**TASK BRIEF:**
Locate each line in the listing that contains the word "maken", and copy those lines out in full.

#### DATASET RECORDS ####

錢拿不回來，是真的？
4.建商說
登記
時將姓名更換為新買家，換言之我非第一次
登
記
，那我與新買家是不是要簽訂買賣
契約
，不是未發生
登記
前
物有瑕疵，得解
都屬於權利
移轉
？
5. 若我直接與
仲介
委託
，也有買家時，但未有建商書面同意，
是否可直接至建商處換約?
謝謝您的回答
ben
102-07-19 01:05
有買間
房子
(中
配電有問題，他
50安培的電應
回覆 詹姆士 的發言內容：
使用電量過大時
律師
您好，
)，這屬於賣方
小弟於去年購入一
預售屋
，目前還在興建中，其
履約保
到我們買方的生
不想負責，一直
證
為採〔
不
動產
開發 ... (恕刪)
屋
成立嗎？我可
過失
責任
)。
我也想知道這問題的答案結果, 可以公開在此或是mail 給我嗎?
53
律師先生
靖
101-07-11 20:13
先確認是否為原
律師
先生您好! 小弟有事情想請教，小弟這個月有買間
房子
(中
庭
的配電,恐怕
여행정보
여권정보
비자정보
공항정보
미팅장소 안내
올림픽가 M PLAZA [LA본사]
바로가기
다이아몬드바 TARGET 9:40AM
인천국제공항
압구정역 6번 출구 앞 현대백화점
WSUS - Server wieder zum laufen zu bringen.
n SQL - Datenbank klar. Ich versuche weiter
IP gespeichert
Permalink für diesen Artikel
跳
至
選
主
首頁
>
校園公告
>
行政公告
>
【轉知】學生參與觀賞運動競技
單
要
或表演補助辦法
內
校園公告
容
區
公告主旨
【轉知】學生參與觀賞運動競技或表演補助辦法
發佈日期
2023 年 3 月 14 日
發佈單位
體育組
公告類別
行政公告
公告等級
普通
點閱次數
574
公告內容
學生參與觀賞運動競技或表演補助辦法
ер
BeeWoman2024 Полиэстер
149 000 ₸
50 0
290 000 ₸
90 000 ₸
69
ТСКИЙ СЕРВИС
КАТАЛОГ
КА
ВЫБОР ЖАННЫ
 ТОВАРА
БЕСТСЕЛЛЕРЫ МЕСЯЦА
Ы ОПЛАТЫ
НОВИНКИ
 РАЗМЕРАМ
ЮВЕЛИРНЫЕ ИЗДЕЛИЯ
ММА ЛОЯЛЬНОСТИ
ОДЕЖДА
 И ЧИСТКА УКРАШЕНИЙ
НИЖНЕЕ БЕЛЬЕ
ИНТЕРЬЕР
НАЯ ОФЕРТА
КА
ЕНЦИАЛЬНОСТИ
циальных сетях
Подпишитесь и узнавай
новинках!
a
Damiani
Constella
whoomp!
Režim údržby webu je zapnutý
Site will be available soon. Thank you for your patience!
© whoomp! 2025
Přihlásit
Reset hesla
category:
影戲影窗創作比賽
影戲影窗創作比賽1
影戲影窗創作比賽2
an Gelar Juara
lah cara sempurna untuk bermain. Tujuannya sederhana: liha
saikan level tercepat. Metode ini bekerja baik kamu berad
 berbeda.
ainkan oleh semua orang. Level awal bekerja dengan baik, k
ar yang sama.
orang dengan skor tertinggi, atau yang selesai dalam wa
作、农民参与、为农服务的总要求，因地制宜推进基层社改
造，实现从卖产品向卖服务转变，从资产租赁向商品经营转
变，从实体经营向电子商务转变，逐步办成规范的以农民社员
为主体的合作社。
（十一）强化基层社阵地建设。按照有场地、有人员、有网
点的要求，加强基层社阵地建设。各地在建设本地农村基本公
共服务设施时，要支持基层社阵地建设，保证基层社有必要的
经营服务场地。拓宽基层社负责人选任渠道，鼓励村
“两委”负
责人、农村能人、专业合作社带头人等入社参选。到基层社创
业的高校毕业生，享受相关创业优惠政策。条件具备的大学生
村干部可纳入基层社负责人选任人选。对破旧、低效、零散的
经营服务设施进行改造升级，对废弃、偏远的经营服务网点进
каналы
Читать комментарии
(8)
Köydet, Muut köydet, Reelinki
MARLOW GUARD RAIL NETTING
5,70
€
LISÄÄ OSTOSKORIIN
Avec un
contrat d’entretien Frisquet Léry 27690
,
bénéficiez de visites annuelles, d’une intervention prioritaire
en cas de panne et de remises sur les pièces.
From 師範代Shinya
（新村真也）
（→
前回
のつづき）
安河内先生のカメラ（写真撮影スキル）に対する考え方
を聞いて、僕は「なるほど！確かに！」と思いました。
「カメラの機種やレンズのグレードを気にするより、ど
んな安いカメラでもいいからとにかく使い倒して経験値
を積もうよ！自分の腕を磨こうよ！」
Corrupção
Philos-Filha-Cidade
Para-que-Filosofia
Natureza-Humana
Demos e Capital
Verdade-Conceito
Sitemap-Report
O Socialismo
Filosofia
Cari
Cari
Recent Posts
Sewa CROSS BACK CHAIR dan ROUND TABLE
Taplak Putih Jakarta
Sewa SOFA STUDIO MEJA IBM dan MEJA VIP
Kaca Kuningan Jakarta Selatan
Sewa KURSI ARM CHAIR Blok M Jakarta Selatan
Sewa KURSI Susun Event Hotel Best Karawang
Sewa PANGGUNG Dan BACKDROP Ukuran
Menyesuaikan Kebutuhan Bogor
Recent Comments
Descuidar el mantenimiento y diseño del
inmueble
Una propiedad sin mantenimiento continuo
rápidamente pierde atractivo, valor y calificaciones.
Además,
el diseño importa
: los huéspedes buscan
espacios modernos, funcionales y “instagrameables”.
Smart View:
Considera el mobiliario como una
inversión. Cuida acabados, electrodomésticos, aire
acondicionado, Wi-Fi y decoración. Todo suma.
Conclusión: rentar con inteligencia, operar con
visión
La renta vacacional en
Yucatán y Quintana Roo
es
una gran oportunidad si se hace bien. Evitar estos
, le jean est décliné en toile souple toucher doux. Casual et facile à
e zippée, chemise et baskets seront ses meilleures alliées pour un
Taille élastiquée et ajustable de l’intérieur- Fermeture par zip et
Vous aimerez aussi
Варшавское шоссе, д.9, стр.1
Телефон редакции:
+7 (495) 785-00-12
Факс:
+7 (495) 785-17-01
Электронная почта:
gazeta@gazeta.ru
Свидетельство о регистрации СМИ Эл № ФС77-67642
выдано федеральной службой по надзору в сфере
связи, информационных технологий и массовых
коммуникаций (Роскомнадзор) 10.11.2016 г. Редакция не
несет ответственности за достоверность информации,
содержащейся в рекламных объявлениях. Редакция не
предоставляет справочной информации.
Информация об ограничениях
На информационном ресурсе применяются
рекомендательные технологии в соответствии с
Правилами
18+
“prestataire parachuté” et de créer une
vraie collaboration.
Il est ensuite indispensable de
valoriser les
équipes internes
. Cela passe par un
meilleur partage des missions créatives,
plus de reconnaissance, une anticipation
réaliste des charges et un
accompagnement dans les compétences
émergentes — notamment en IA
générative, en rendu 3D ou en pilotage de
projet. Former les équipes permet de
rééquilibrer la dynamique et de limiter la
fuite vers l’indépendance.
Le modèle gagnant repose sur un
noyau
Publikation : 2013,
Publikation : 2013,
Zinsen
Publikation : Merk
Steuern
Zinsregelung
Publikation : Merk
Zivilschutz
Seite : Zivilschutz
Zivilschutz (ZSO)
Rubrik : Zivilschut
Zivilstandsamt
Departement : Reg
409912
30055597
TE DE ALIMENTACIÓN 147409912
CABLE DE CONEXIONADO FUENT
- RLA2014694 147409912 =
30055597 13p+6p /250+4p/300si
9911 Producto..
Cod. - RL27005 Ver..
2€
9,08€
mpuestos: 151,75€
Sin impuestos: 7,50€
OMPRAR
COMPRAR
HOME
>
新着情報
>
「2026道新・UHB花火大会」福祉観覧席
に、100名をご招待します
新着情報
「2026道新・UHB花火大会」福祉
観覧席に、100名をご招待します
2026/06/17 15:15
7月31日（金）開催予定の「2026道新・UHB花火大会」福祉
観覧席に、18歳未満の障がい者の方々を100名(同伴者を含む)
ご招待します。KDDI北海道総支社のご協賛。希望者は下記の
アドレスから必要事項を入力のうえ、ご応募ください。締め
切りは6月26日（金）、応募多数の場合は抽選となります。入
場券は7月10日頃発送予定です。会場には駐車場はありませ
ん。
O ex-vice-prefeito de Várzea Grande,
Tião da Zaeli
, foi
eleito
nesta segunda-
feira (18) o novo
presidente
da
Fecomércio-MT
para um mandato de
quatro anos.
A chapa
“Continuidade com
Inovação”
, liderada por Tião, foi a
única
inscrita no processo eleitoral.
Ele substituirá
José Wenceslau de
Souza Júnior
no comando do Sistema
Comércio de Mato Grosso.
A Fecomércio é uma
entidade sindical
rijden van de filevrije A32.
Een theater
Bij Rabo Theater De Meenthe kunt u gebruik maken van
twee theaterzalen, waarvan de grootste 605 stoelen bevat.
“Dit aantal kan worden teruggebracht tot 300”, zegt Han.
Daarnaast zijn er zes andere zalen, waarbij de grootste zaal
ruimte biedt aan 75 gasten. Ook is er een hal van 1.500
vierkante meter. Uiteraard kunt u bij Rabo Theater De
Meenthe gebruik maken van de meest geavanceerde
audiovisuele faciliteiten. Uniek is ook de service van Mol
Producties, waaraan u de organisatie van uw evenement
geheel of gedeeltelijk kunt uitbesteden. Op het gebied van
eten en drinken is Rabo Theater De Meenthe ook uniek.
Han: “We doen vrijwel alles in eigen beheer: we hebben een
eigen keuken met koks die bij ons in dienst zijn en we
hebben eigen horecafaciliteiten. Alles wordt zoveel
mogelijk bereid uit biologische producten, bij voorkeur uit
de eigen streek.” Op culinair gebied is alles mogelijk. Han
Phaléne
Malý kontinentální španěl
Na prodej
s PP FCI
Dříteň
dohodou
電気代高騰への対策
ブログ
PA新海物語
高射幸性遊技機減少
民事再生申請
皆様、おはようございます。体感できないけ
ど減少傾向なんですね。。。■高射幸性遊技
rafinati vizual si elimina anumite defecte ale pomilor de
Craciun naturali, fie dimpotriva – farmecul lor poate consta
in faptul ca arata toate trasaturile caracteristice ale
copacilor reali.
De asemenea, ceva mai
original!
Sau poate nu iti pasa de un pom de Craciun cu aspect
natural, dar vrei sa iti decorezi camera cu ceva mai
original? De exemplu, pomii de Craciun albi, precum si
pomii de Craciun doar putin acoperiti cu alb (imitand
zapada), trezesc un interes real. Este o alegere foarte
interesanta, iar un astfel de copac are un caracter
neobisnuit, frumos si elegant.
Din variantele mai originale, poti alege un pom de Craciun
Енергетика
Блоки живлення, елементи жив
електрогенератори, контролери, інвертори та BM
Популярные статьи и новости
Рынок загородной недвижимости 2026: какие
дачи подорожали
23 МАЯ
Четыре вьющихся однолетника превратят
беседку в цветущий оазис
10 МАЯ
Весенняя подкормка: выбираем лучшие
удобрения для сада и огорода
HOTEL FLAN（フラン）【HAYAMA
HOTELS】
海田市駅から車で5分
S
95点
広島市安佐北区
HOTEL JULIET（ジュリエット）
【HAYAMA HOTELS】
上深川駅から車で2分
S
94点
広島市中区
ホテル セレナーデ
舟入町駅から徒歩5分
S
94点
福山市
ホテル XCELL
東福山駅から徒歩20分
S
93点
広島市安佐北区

####

**SOLVED EXERCISE:**
Bij Rabo Theater De Meenthe kunt u gebruik maken van
Meenthe gebruik maken van de meest geavanceerde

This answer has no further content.